==== DATASET
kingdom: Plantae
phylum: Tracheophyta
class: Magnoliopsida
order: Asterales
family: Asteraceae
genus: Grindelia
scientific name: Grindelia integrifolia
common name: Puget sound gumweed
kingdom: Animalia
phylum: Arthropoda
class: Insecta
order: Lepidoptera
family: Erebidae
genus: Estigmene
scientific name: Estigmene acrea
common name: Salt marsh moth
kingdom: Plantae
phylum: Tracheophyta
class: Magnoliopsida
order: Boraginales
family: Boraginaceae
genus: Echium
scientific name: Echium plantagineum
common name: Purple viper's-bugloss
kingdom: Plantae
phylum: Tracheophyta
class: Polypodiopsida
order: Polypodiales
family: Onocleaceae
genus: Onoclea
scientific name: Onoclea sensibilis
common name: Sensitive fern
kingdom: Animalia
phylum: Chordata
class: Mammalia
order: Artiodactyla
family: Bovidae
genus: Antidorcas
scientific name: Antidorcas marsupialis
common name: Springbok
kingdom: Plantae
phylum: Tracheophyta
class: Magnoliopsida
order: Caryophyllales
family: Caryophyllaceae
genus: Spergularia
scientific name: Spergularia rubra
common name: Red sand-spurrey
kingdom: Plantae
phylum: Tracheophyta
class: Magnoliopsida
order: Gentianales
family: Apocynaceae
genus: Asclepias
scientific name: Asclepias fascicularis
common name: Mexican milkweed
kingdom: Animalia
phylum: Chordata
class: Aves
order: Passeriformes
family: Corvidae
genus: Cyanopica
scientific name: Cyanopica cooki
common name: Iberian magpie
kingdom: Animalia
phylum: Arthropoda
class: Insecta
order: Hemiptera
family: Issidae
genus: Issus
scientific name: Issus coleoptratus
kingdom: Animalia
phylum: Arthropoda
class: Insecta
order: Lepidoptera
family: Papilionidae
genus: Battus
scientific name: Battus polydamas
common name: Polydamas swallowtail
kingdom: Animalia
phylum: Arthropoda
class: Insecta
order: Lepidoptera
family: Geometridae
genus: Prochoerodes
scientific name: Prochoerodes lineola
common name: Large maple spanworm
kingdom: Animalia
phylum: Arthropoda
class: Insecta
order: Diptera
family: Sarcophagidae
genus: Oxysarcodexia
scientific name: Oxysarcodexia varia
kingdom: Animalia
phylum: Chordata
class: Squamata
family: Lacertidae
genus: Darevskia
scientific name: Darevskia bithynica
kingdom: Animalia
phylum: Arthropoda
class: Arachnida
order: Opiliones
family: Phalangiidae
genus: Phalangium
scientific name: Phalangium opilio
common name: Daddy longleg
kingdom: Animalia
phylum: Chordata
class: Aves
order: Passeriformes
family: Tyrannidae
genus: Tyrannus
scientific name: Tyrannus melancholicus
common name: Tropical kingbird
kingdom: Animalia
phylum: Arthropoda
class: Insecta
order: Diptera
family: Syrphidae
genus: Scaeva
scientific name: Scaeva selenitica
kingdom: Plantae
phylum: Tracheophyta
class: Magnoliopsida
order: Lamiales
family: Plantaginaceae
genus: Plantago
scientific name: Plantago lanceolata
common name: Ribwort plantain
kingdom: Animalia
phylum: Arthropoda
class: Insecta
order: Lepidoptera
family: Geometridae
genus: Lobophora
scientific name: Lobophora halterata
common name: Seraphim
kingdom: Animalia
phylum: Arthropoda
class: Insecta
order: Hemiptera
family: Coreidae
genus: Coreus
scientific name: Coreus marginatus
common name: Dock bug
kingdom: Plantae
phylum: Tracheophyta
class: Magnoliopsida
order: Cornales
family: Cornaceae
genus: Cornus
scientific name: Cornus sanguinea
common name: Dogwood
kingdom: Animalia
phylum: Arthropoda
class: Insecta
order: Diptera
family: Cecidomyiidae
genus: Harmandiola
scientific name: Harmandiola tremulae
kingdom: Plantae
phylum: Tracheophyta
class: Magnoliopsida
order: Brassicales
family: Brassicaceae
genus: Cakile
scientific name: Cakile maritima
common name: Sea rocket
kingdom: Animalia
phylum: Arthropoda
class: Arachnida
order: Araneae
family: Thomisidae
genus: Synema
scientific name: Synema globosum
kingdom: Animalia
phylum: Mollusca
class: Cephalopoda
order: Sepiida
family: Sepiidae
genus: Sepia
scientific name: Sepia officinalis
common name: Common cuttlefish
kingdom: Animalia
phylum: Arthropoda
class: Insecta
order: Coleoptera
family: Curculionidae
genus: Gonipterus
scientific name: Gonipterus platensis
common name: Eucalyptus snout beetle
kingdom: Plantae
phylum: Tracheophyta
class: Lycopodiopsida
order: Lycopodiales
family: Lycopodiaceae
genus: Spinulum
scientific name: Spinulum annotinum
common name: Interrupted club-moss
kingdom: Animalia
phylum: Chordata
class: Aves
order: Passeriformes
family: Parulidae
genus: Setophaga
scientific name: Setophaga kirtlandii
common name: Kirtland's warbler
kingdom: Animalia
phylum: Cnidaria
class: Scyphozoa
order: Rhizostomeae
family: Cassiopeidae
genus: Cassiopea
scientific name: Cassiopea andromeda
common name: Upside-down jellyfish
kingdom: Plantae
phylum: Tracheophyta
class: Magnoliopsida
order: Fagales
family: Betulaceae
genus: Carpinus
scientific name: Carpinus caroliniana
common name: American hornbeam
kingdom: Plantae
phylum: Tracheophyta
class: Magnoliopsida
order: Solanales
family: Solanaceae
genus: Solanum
========
EXERCISE OBJECTIVE:
Format the data above as a JSON list of strings, with one string per line and blank lines left out.

OUTPUT FOR THIS EXERCISE:
[
  "kingdom: Plantae",
  "phylum: Tracheophyta",
  "class: Magnoliopsida",
  "order: Asterales",
  "family: Asteraceae",
  "genus: Grindelia",
  "scientific name: Grindelia integrifolia",
  "common name: Puget sound gumweed",
  "kingdom: Animalia",
  "phylum: Arthropoda",
  "class: Insecta",
  "order: Lepidoptera",
  "family: Erebidae",
  "genus: Estigmene",
  "scientific name: Estigmene acrea",
  "common name: Salt marsh moth",
  "kingdom: Plantae",
  "phylum: Tracheophyta",
  "class: Magnoliopsida",
  "order: Boraginales",
  "family: Boraginaceae",
  "genus: Echium",
  "scientific name: Echium plantagineum",
  "common name: Purple viper's-bugloss",
  "kingdom: Plantae",
  "phylum: Tracheophyta",
  "class: Polypodiopsida",
  "order: Polypodiales",
  "family: Onocleaceae",
  "genus: Onoclea",
  "scientific name: Onoclea sensibilis",
  "common name: Sensitive fern",
  "kingdom: Animalia",
  "phylum: Chordata",
  "class: Mammalia",
  "order: Artiodactyla",
  "family: Bovidae",
  "genus: Antidorcas",
  "scientific name: Antidorcas marsupialis",
  "common name: Springbok",
  "kingdom: Plantae",
  "phylum: Tracheophyta",
  "class: Magnoliopsida",
  "order: Caryophyllales",
  "family: Caryophyllaceae",
  "genus: Spergularia",
  "scientific name: Spergularia rubra",
  "common name: Red sand-spurrey",
  "kingdom: Plantae",
  "phylum: Tracheophyta",
  "class: Magnoliopsida",
  "order: Gentianales",
  "family: Apocynaceae",
  "genus: Asclepias",
  "scientific name: Asclepias fascicularis",
  "common name: Mexican milkweed",
  "kingdom: Animalia",
  "phylum: Chordata",
  "class: Aves",
  "order: Passeriformes",
  "family: Corvidae",
  "genus: Cyanopica",
  "scientific name: Cyanopica cooki",
  "common name: Iberian magpie",
  "kingdom: Animalia",
  "phylum: Arthropoda",
  "class: Insecta",
  "order: Hemiptera",
  "family: Issidae",
  "genus: Issus",
  "scientific name: Issus coleoptratus",
  "kingdom: Animalia",
  "phylum: Arthropoda",
  "class: Insecta",
  "order: Lepidoptera",
  "family: Papilionidae",
  "genus: Battus",
  "scientific name: Battus polydamas",
  "common name: Polydamas swallowtail",
  "kingdom: Animalia",
  "phylum: Arthropoda",
  "class: Insecta",
  "order: Lepidoptera",
  "family: Geometridae",
  "genus: Prochoerodes",
  "scientific name: Prochoerodes lineola",
  "common name: Large maple spanworm",
  "kingdom: Animalia",
  "phylum: Arthropoda",
  "class: Insecta",
  "order: Diptera",
  "family: Sarcophagidae",
  "genus: Oxysarcodexia",
  "scientific name: Oxysarcodexia varia",
  "kingdom: Animalia",
  "phylum: Chordata",
  "class: Squamata",
  "family: Lacertidae",
  "genus: Darevskia",
  "scientific name: Darevskia bithynica",
  "kingdom: Animalia",
  "phylum: Arthropoda",
  "class: Arachnida",
  "order: Opiliones",
  "family: Phalangiidae",
  "genus: Phalangium",
  "scientific name: Phalangium opilio",
  "common name: Daddy longleg",
  "kingdom: Animalia",
  "phylum: Chordata",
  "class: Aves",
  "order: Passeriformes",
  "family: Tyrannidae",
  "genus: Tyrannus",
  "scientific name: Tyrannus melancholicus",
  "common name: Tropical kingbird",
  "kingdom: Animalia",
  "phylum: Arthropoda",
  "class: Insecta",
  "order: Diptera",
  "family: Syrphidae",
  "genus: Scaeva",
  "scientific name: Scaeva selenitica",
  "kingdom: Plantae",
  "phylum: Tracheophyta",
  "class: Magnoliopsida",
  "order: Lamiales",
  "family: Plantaginaceae",
  "genus: Plantago",
  "scientific name: Plantago lanceolata",
  "common name: Ribwort plantain",
  "kingdom: Animalia",
  "phylum: Arthropoda",
  "class: Insecta",
  "order: Lepidoptera",
  "family: Geometridae",
  "genus: Lobophora",
  "scientific name: Lobophora halterata",
  "common name: Seraphim",
  "kingdom: Animalia",
  "phylum: Arthropoda",
  "class: Insecta",
  "order: Hemiptera",
  "family: Coreidae",
  "genus: Coreus",
  "scientific name: Coreus marginatus",
  "common name: Dock bug",
  "kingdom: Plantae",
  "phylum: Tracheophyta",
  "class: Magnoliopsida",
  "order: Cornales",
  "family: Cornaceae",
  "genus: Cornus",
  "scientific name: Cornus sanguinea",
  "common name: Dogwood",
  "kingdom: Animalia",
  "phylum: Arthropoda",
  "class: Insecta",
  "order: Diptera",
  "family: Cecidomyiidae",
  "genus: Harmandiola",
  "scientific name: Harmandiola tremulae",
  "kingdom: Plantae",
  "phylum: Tracheophyta",
  "class: Magnoliopsida",
  "order: Brassicales",
  "family: Brassicaceae",
  "genus: Cakile",
  "scientific name: Cakile maritima",
  "common name: Sea rocket",
  "kingdom: Animalia",
  "phylum: Arthropoda",
  "class: Arachnida",
  "order: Araneae",
  "family: Thomisidae",
  "genus: Synema",
  "scientific name: Synema globosum",
  "kingdom: Animalia",
  "phylum: Mollusca",
  "class: Cephalopoda",
  "order: Sepiida",
  "family: Sepiidae",
  "genus: Sepia",
  "scientific name: Sepia officinalis",
  "common name: Common cuttlefish",
  "kingdom: Animalia",
  "phylum: Arthropoda",
  "class: Insecta",
  "order: Coleoptera",
  "family: Curculionidae",
  "genus: Gonipterus",
  "scientific name: Gonipterus platensis",
  "common name: Eucalyptus snout beetle",
  "kingdom: Plantae",
  "phylum: Tracheophyta",
  "class: Lycopodiopsida",
  "order: Lycopodiales",
  "family: Lycopodiaceae",
  "genus: Spinulum",
  "scientific name: Spinulum annotinum",
  "common name: Interrupted club-moss",
  "kingdom: Animalia",
  "phylum: Chordata",
  "class: Aves",
  "order: Passeriformes",
  "family: Parulidae",
  "genus: Setophaga",
  "scientific name: Setophaga kirtlandii",
  "common name: Kirtland's warbler",
  "kingdom: Animalia",
  "phylum: Cnidaria",
  "class: Scyphozoa",
  "order: Rhizostomeae",
  "family: Cassiopeidae",
  "genus: Cassiopea",
  "scientific name: Cassiopea andromeda",
  "common name: Upside-down jellyfish",
  "kingdom: Plantae",
  "phylum: Tracheophyta",
  "class: Magnoliopsida",
  "order: Fagales",
  "family: Betulaceae",
  "genus: Carpinus",
  "scientific name: Carpinus caroliniana",
  "common name: American hornbeam",
  "kingdom: Plantae",
  "phylum: Tracheophyta",
  "class: Magnoliopsida",
  "order: Solanales",
  "family: Solanaceae",
  "genus: Solanum"
]